On a server I'd install portmap, nfs-kernel-server.
Edited the /etc/exports file and put:

/media 192.168.0.2(rw,sync,no_subtree_check)
then exportfs -a as you have done, restart portmap and nfs-kernel-server as you have done.
Now on server you need to check if your UFW firewall is running (check this first, before you did anything, maybe this is the problem). You do this by:

sudo ufw status
If the output is:

Status: active
Than you can, either disable the firewall (sudo ufw disable), which I wouldn't do, or you can allow all traffic from local network to server by:

sudo ufw allow from 192.168.1.0/24
To me, it's easier with firewall anyway, than with host.allow, deny. If you use firewall you don't need to put anything in host.allow, deny.

Now, you don't have to mount anything on server if you just want to share /media folder.

On client, you have to have installed nfs-client. Then you just mount the drive:

sudo mount -t nfs 192.168.1.80:/media /folder_of_your_choice
Of course, that folder needs to exist on client, and it probably needs to be empty.

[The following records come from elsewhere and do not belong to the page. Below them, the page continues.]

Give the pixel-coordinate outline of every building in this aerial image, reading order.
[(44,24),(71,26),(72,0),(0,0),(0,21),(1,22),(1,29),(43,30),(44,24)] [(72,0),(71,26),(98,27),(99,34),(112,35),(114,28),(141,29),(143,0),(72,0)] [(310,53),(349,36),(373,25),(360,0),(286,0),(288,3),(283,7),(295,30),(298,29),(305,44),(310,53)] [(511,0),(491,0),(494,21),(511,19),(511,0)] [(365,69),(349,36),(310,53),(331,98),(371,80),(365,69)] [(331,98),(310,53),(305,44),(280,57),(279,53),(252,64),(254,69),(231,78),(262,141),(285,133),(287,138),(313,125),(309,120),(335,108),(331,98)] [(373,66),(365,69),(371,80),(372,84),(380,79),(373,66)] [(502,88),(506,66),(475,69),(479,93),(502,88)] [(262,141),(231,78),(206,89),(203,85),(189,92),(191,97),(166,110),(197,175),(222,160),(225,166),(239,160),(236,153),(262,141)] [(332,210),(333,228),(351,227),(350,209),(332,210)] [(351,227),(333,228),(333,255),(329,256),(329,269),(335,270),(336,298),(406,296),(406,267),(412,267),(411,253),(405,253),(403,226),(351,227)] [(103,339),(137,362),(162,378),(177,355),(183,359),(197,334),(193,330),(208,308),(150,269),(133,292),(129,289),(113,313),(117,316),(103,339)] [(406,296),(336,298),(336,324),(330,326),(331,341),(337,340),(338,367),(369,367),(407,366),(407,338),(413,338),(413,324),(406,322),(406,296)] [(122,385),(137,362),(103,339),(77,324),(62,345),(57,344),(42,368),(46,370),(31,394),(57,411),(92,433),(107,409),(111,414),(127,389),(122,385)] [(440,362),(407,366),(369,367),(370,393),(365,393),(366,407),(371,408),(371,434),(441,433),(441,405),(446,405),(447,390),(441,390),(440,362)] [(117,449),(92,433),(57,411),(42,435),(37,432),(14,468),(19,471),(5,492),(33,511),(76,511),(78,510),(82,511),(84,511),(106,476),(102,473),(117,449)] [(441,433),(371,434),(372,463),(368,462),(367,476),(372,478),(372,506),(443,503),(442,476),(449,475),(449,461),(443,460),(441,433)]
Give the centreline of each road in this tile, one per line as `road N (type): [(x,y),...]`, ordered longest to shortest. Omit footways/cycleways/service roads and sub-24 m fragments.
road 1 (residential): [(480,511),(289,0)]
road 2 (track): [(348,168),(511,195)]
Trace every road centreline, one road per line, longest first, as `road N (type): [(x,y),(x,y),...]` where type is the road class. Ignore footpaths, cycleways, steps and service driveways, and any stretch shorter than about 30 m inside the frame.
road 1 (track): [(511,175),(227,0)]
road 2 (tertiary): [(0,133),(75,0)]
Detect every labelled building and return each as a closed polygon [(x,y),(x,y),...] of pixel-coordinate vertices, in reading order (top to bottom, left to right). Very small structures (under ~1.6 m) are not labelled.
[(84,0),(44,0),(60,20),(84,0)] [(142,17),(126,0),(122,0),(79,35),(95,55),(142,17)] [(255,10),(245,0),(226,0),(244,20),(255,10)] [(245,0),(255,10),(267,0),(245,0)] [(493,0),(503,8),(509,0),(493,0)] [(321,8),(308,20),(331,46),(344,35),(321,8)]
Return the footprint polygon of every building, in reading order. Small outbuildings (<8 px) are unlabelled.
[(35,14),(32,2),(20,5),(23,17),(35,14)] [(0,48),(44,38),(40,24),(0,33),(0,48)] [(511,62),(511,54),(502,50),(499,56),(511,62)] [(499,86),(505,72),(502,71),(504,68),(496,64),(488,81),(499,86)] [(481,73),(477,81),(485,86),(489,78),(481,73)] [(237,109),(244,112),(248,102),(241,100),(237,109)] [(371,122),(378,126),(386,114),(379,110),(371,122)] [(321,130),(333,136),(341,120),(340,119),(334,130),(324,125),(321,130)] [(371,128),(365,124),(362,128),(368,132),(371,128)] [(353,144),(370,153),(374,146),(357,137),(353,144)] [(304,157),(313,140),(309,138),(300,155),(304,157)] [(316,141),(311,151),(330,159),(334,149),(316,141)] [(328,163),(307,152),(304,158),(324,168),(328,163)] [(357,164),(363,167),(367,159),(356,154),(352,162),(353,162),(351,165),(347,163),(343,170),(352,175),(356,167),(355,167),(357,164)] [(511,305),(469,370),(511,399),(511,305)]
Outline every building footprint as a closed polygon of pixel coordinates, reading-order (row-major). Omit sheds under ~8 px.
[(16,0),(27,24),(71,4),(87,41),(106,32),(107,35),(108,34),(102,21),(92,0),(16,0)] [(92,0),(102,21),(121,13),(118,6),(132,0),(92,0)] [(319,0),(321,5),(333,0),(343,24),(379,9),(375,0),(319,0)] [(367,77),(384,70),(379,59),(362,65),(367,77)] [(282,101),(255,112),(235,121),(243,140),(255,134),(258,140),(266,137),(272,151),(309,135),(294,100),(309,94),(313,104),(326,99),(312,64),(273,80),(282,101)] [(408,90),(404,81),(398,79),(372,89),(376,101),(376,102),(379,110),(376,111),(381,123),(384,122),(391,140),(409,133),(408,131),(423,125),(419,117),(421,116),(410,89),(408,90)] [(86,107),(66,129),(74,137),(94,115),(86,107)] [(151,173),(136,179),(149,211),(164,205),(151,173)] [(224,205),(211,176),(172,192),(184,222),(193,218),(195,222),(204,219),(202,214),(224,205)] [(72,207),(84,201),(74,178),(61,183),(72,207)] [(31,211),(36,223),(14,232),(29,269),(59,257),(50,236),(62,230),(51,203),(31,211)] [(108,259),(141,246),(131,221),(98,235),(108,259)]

Btw, I have it configured in shown way, and it worked with Ubuntu server 9.10 and now works with Ubuntu server 10.04.

kudude
May 2nd, 2010, 08:03 PM
I appreciate the clear responses, and it seems that this should be no problem from the descriptions.

ufw ISN'T running


$ sudo ufw status
Status: inactive

after running (on the client):

$ sudo mount 192.168.1.65:/media blah -v
mount: no type was given - I'll assume nfs because of the colon
mount.nfs: timeout set for Sun May 2 11:44:24 2010
mount.nfs: text-based options: 'addr=192.168.1.65'
mount.nfs: mount(2): Input/output error
mount.nfs: mount system call failed


from the server I see this:

tail dmesg
[57386.570805] nfsd: last server has exited, flushing export cache
[57387.795916] svc: failed to register lockdv1 RPC service (errno 97).
[57387.797685] NFSD: Using /var/lib/nfs/v4recovery as the NFSv4 state recovery directory
[57387.797712] NFSD: starting 90-second grace period

I also note that it doesn't matter what I choose for the SOURCE directory to mount
192.168.1.65:/home
gives the same output as
192.168.1.65:/media

fyi:

$ sudo exportfs -rva
exporting 192.168.0.2:/media

maybe I'll upgrade to 10.04, wipe if off the server and start over cleanly. Seems like it must be something silly

ene_dene
May 2nd, 2010, 08:29 PM
I'm sorry, but I don't know where the problem is. Perhaps someone with more experience with NFS errors could be of better help.

I hope upgrading will change something.

KiLaHuRtZ
May 2nd, 2010, 08:41 PM
Is portmap installed on both server and clients?

kudude
May 2nd, 2010, 09:11 PM
Is portmap installed on both server and clients?

sudo apt-get install portmap on both says they're up to date

KiLaHuRtZ
May 3rd, 2010, 04:35 AM
On your server, try this in this order...


sudo /etc/init.d/nfs-kernel-server restart
sudo /etc/init.d/portmap restart

Metabaron
October 18th, 2010, 03:40 PM
You need to restart nfsd *after* restarting portmap.